メルセデス・ベンツ博物館で300 SLRの仮想運転を体験:ミッレミリアの伝説を再現

メルセデス・ベンツ博物館の300 SLR仮想運転体験:歴史的レースをデジタルで体感
mercedes-benz.com

メルセデス・ベンツ博物館が300 SLR '722'の仮想運転シミュレータを導入。1955年ミッレミリアの名レースをデジタルで体感できるインタラクティブ展示で、歴史的車両のデジタルツイン技術を紹介。

シュトゥットガルトのメルセデス・ベンツ博物館は、自動車史に残る名レース「1955年ミッレミリア」をインタラクティブな体験へと変えた。来館者は伝説の300 SLR "722"を仮想運転できる。この車両は約1,600キロを10時間強で走破し、平均速度は約157km/hを記録した。
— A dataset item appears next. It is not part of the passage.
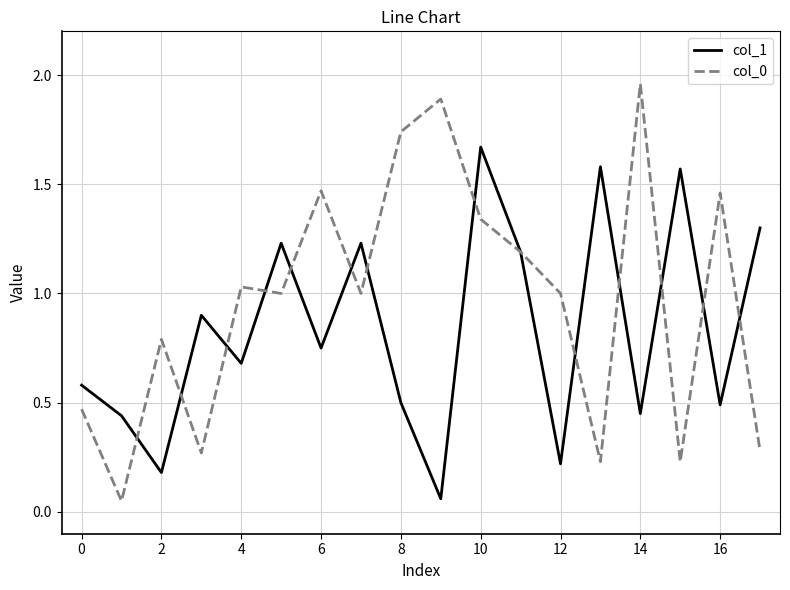

List the series in order of their overall mean, lowest first.

col_1, col_0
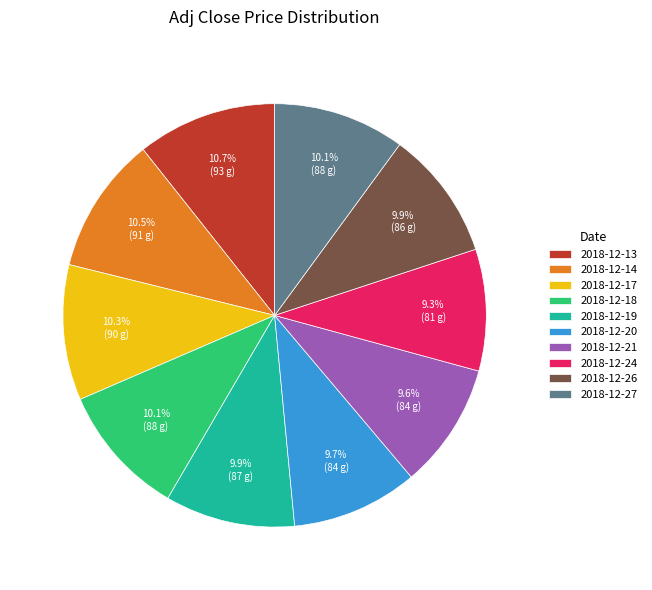

To the nearest percent, what percentage of the pie is 2018-12-19?

10%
博物館は新たにシミュレータハブを開設。ロアリングトン社との協業で開発された3台の高性能システムを導入し、モンツァ、モナコ、ノリスリンクといった実在のサーキットで、歴史的なメルセデス・ベンツ車のデジタルレプリカを操縦可能にした。利用できる車両は300 SLRだけでなく、300 SL "ガルウィング"や、初期モデルであるシンプレックス40 PSなども含まれる。

中核となるのは、博物館所蔵車両のデジタルツイン技術だ。これは単なるスタイリッシュな再現ではなく、オリジナル車両の挙動を忠実に再現した精密な仮想複製である。クラシックスポーツカーを彷彿とさせるコックピットに、モーションシステムと音響フィードバックを組み合わせ、加速や制動力、車両ダイナミクスを体感できる仕組みだ。

このプロジェクトは、自動車の遺産を再解釈する広範な取り組みの一環である。1955年ミッレミリアでのメルセデス・ベンツの勝利――スターリング・モスとデニス・ジェンキンソンが記録を樹立したあの瞬間は、今もブランドを象徴する出来事の一つだ。その偉業が、デジタルという形で再び体験可能となった。

このアプローチにより、博物館体験は受動的な観覧の域を超える。来館者同士で競い合ったり、プロドライバーのラップタイムと比較したりできるため、展示は歴史を「見る」だけでなく「行動を通じて探る」インタラクティブな空間へと変貌する。

この構想は、ロアリングトン社と共同で進める広範な戦略の一部だ。歴史的車両を仮想空間でアクセス可能にするデジタルプラットフォームの構築も含まれており、コレクションの価値を物理的な博物館の枠を超えて拡大する。

シミュレータは博物館の入場券がなくても利用可能で、1セッションは10分間。国際博物館の日などの特別な機会には無料開放され、より幅広い層が技術に触れられるよう配慮されている。